C'était ainsi qu'aimait Nodier, et qu'on l'aimait.
Au reste, l'aisance, presque la fortune, allait entrer dans le jeune ménage : la première édition de Han d'Islande, vendue mille francs, était épuisée, et, au même moment où Thiers, débutant de son côté, se couvrait du nom de Félix Bodin pour vendre son Histoire de la Révolution, Victor vendait sa seconde édition de Han d'Islande dix mille francs.
C'étaient les libraires Lecointre et Durey qui semaient cette pluie d'or sur le lit nuptial des jeunes époux.
En même temps, les honneurs venaient frapper à leur porte.
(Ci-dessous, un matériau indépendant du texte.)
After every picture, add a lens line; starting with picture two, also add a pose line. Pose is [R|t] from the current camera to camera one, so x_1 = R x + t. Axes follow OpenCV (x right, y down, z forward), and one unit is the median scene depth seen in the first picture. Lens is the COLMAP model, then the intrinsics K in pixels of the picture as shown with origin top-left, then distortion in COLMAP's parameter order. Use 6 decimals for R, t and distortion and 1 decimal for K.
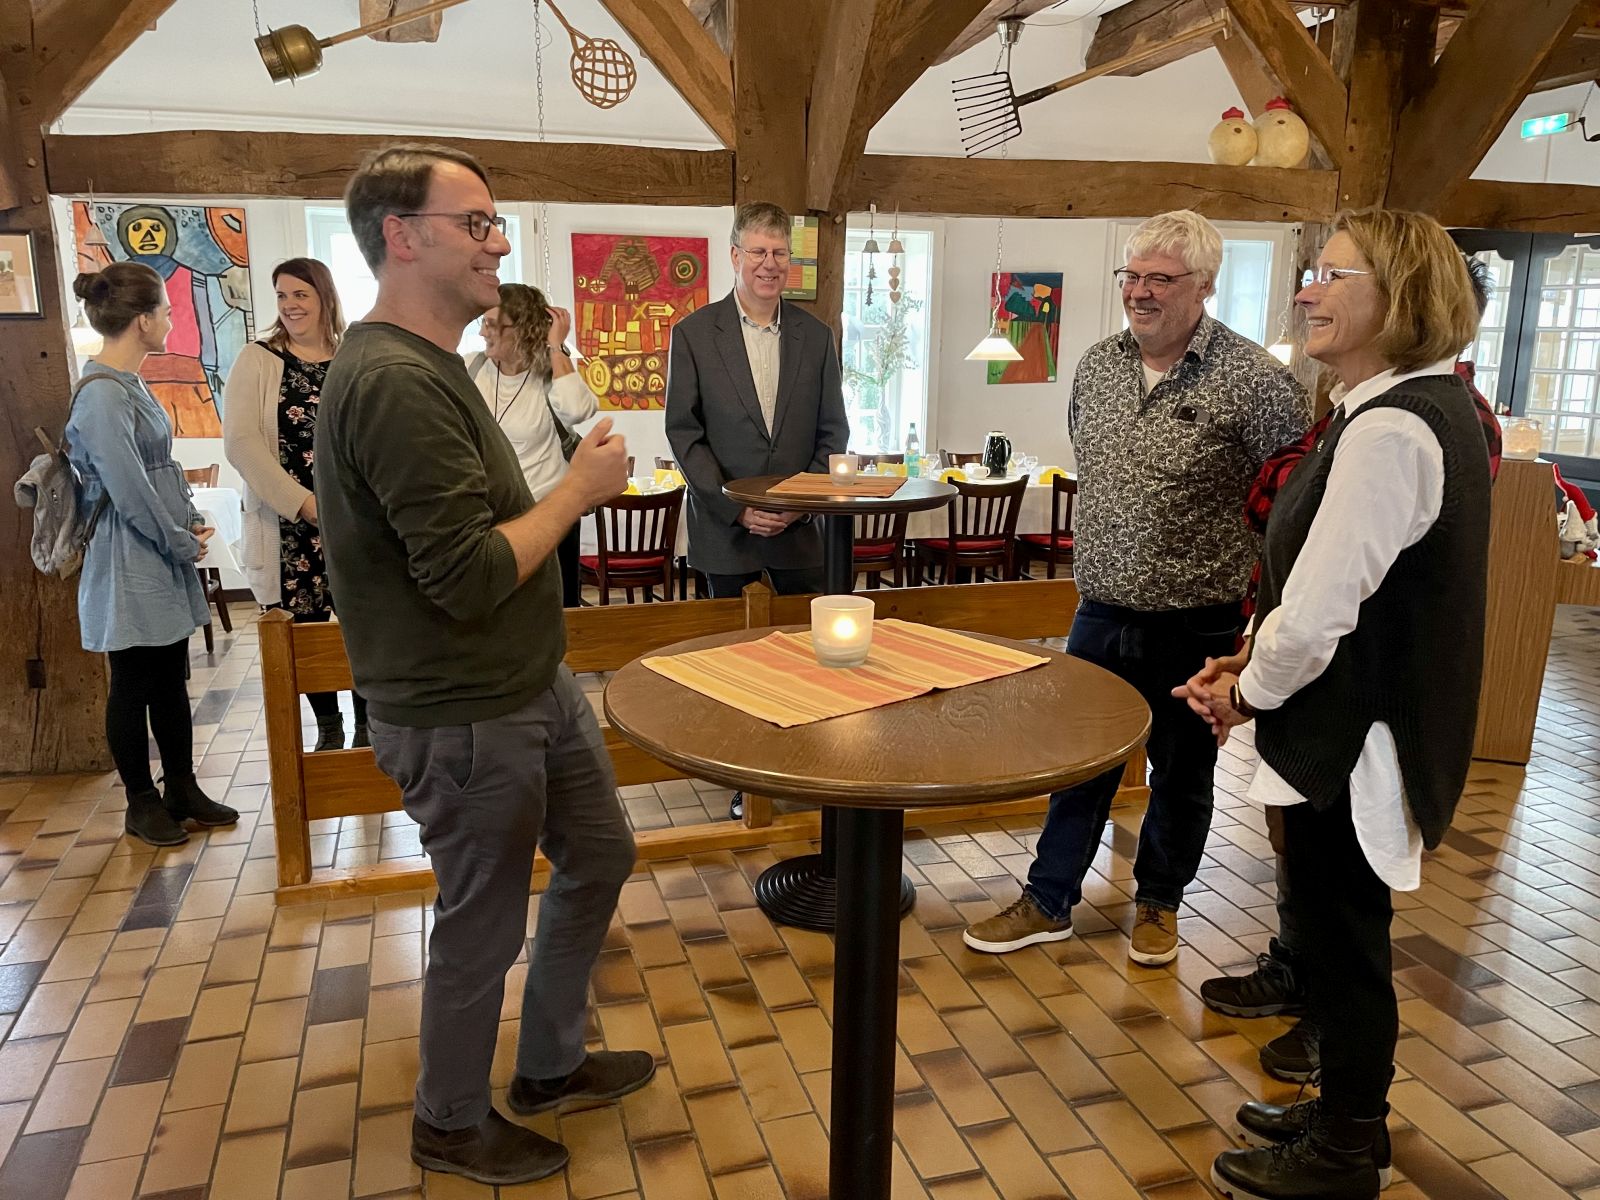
lens RADIAL K [[1213.5, 0, 798.9], [0, 1213.5, 608.6], [0, 0, 1]] dist [0.080274, -0.102880]
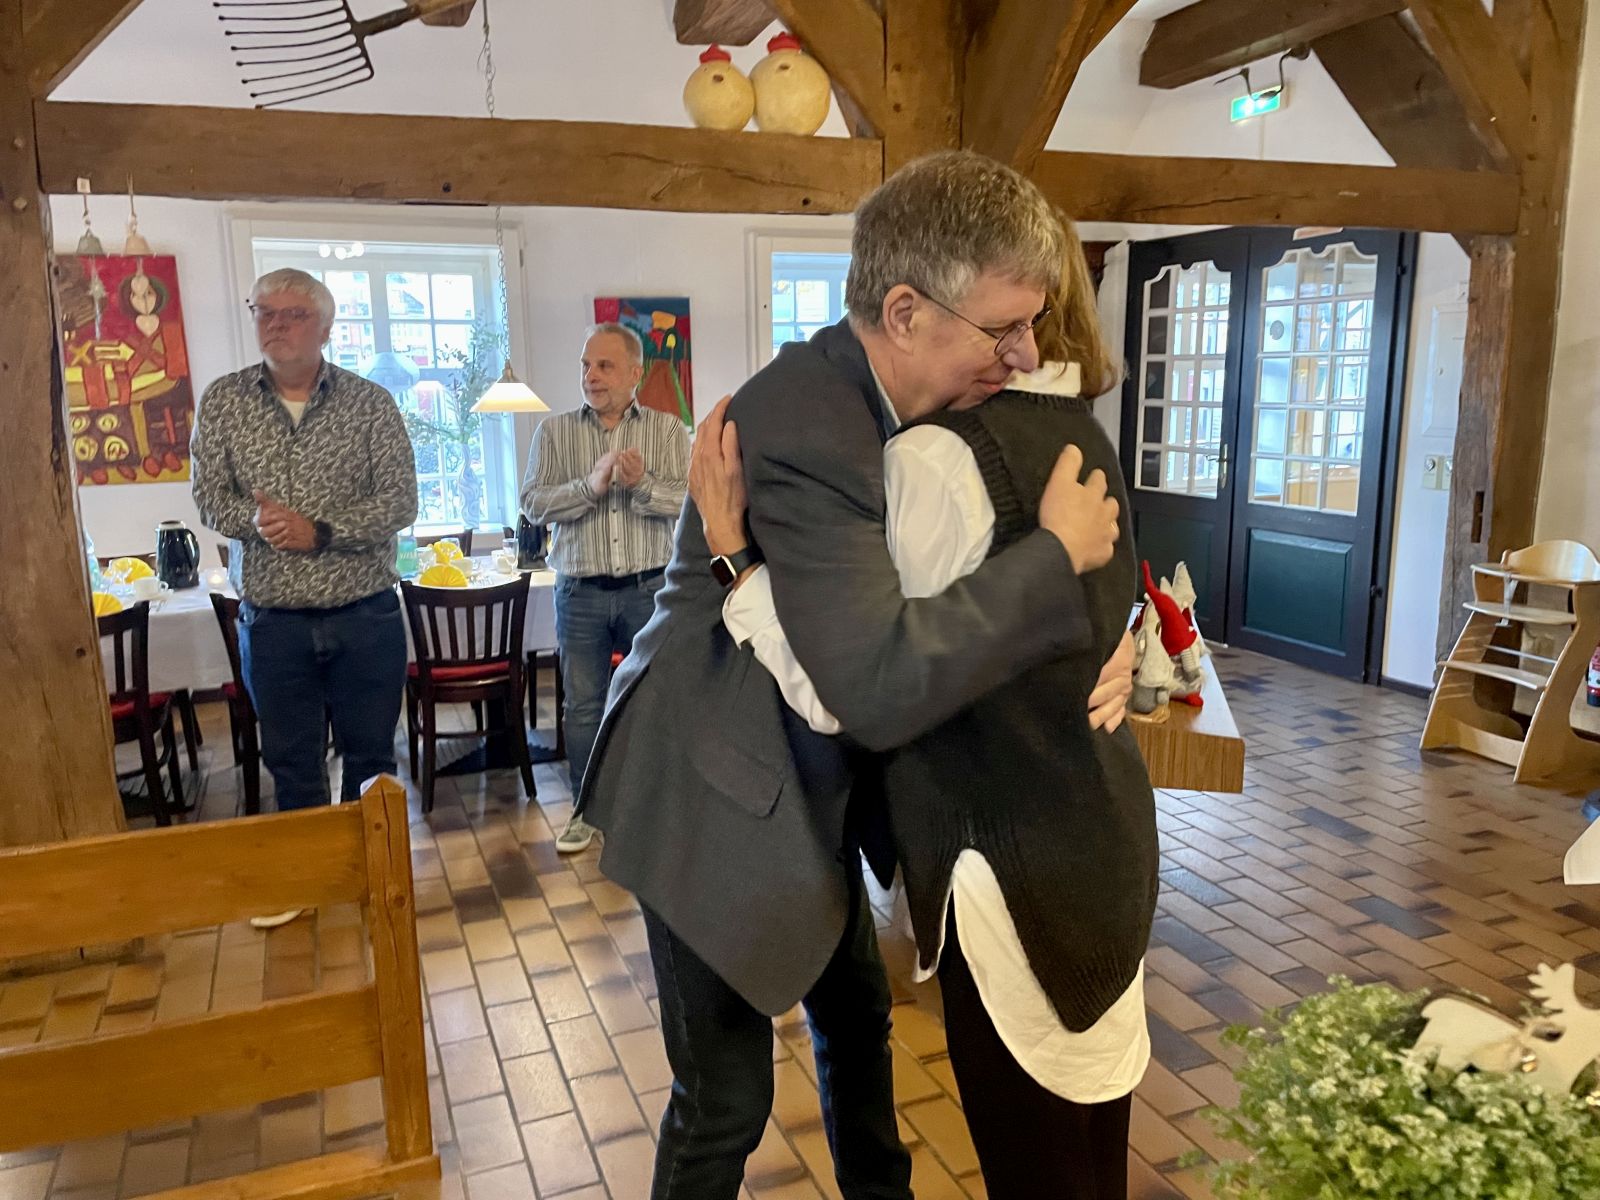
lens RADIAL K [[1208.9, 0, 783.1], [0, 1208.9, 618.1], [0, 0, 1]] dist [0.072753, -0.089835]
pose [[0.997372, -0.035993, 0.062872, 0.287000], [0.037392, 0.999076, -0.021213, -0.060551], [-0.062050, 0.023508, 0.997796, 0.274177]]
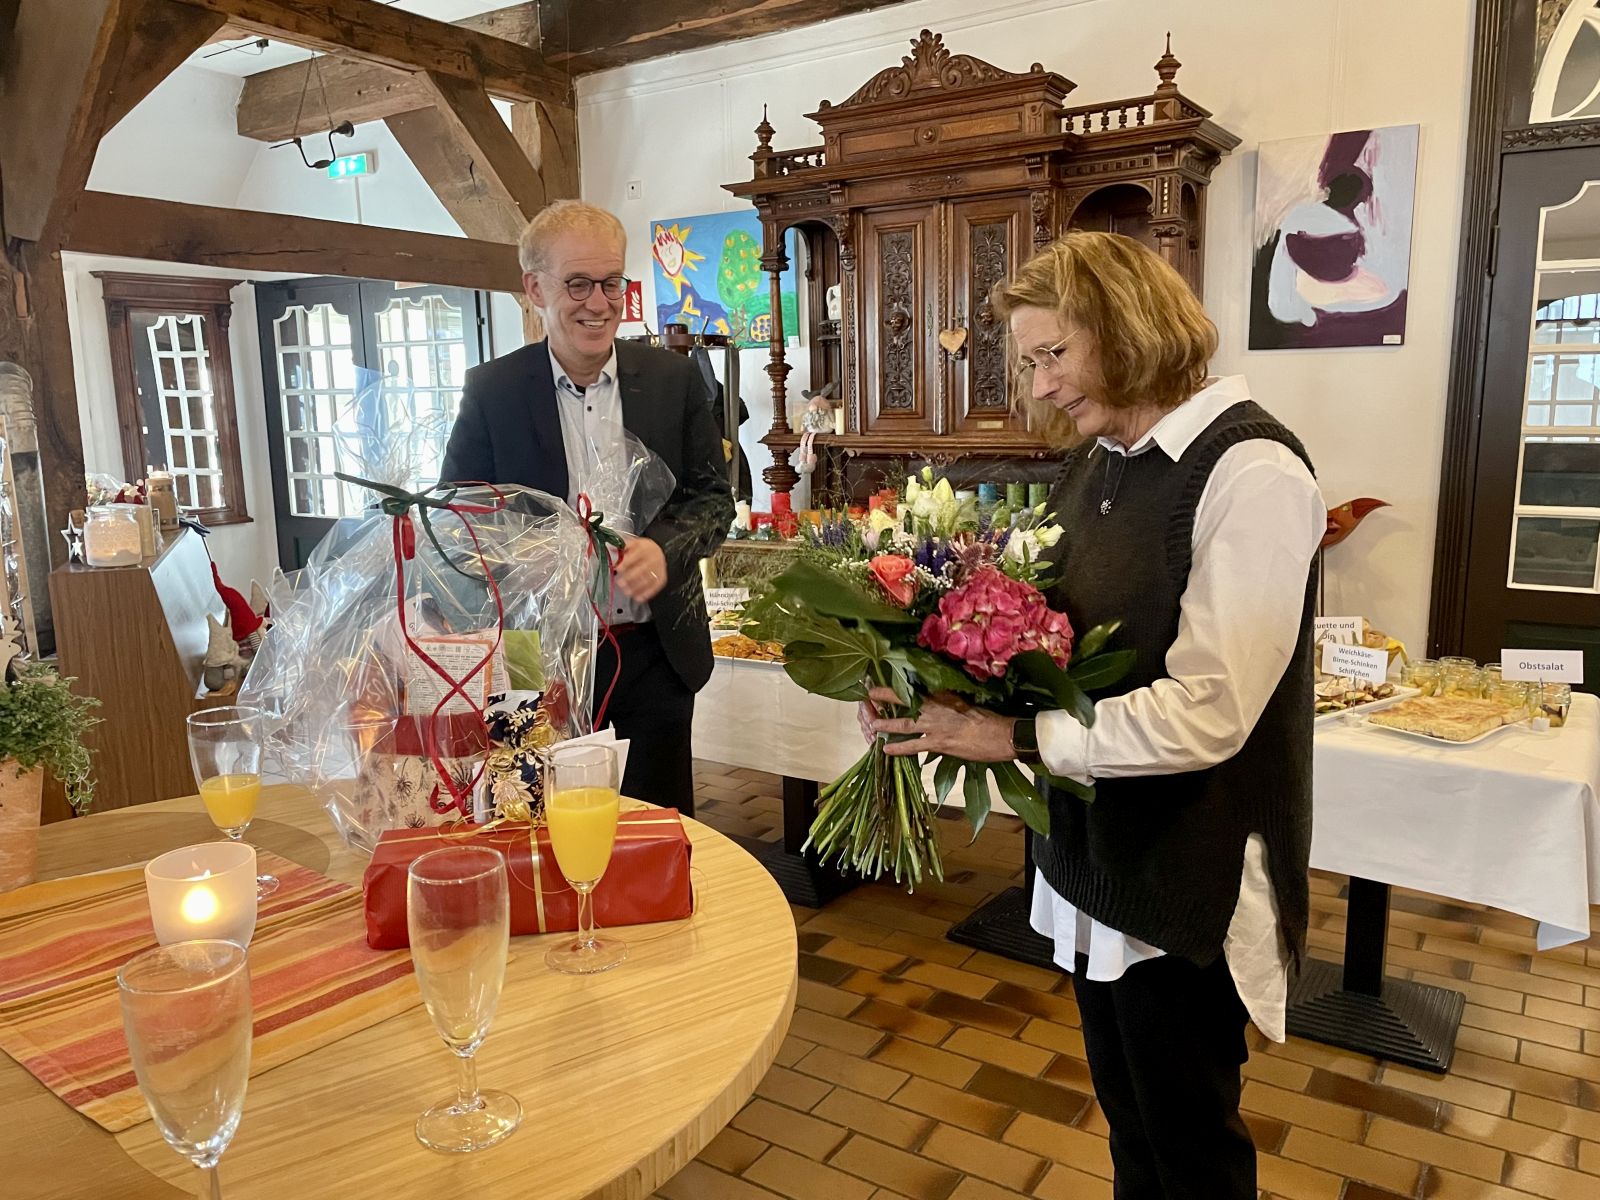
lens RADIAL K [[1213.5, 0, 798.9], [0, 1213.5, 608.6], [0, 0, 1]] dist [0.080274, -0.102880]
pose [[0.772222, -0.128967, 0.622127, 0.319002], [0.163606, 0.986525, 0.001428, -0.023814], [-0.613927, 0.100681, 0.782915, 0.149616]]
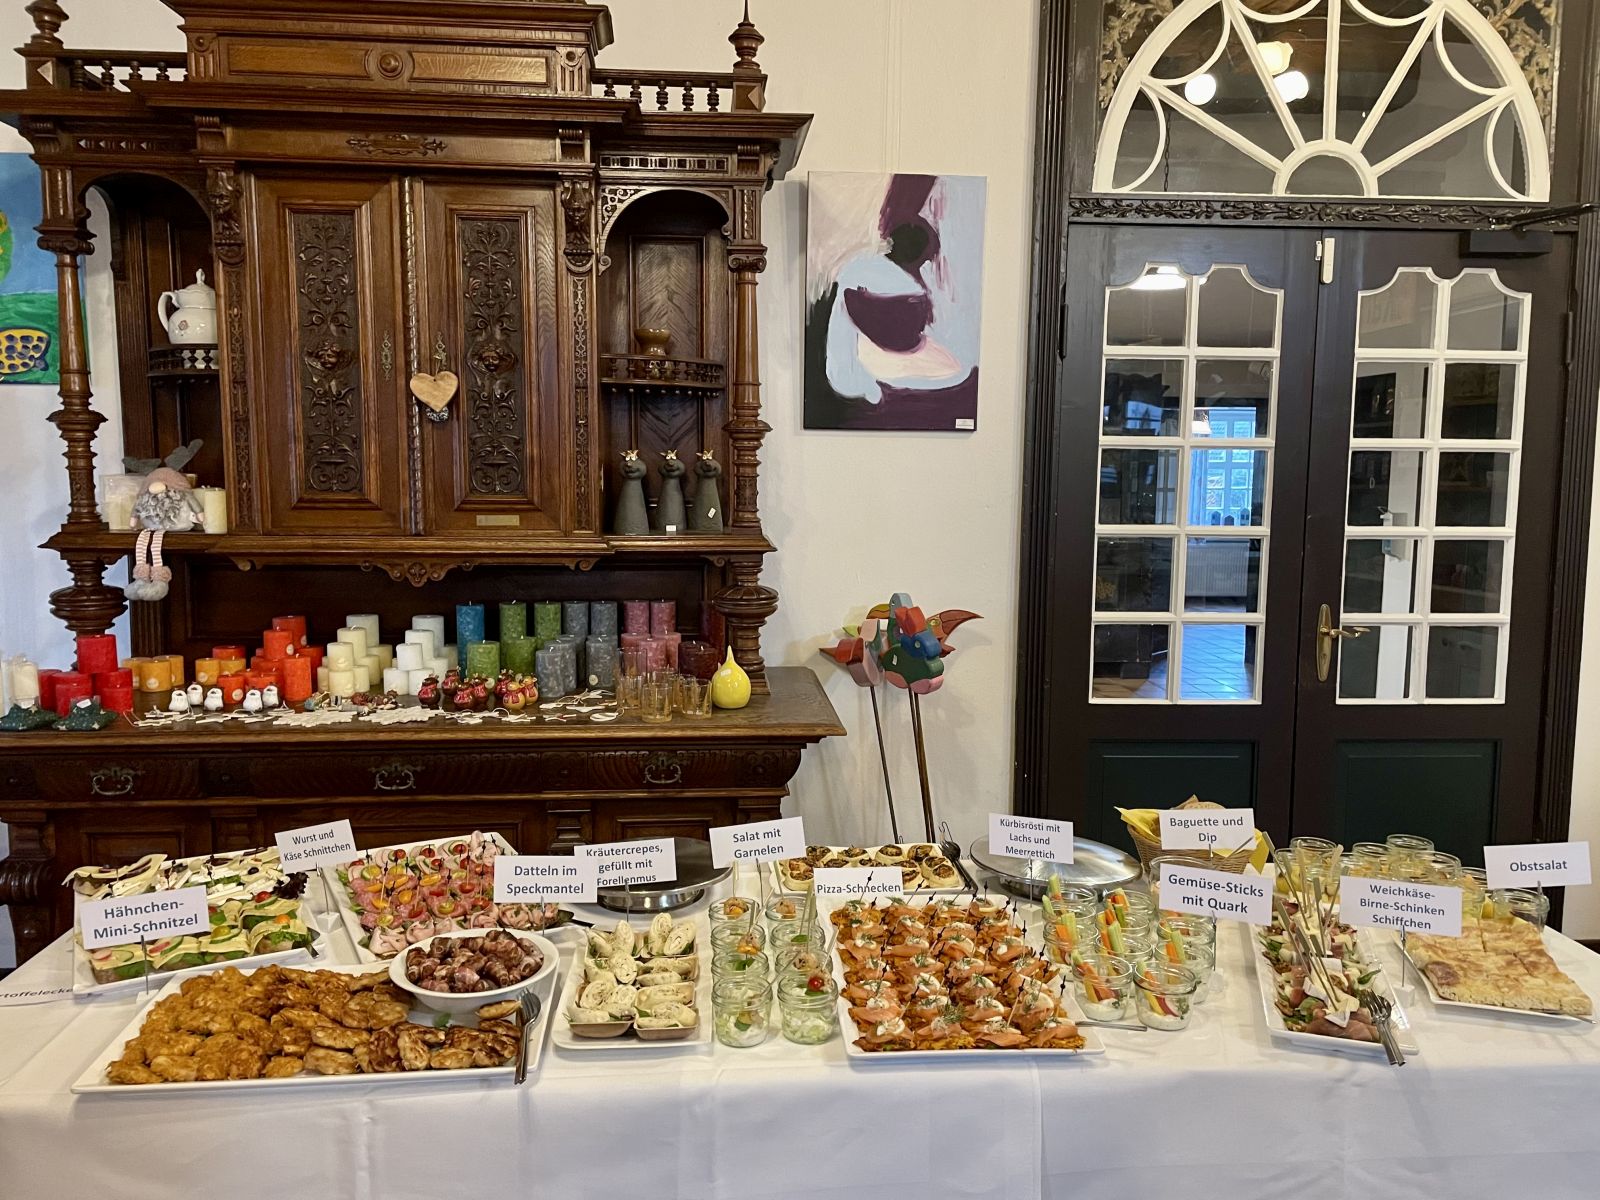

On se rappelle le cousin Cornet, fait sénateur et comte sous l'Empire, et devenu pair de France sous la Restauration. La célébrité naissante de Victor avait chatouillé son vieil amour-propre de député de Nantes et de membre des Cinq-Cents. Il n'avait pas d'enfant à qui léguer son blason d'azur à trois cornets d'argent et son manteau de pair ; il proposait d'étendre ce manteau sur les épaules du jeune poète, et, cela, à une seule condition.
Il est vrai que la condition était sévère : afin que son nom, à lui, ne pérît point, le jeune poète s'appellerait Victor Hugo-Cornet.
La proposition fut transmise par le général Hugo à l'auteur de Han d'Islande et des Odes et Ballades.
L'auteur de Han d'Islande et des Odes et Ballades répondit qu'il préférait s'appeler Victor Hugo tout court ; que, d'ailleurs, si l'envie lui prenait, un jour, d'être pair de France, il n'avait besoin de personne pour cela, et se ferait bien pair de France tout seul.
L'offre du comte Cornet fut donc repoussée.
Il y avait un autre cousin qui, après les Odes et Ballades, avait été tout près de faire la même proposition d'héritage au jeune poète : c'était le comte Volney ; mais, par malheur, il avait appris que Han d'Islande sortait de la même plume que les Odes et Ballades, et il avait secoué la tête en agrafant plus solidement que jamais son manteau de pair sur ses épaules.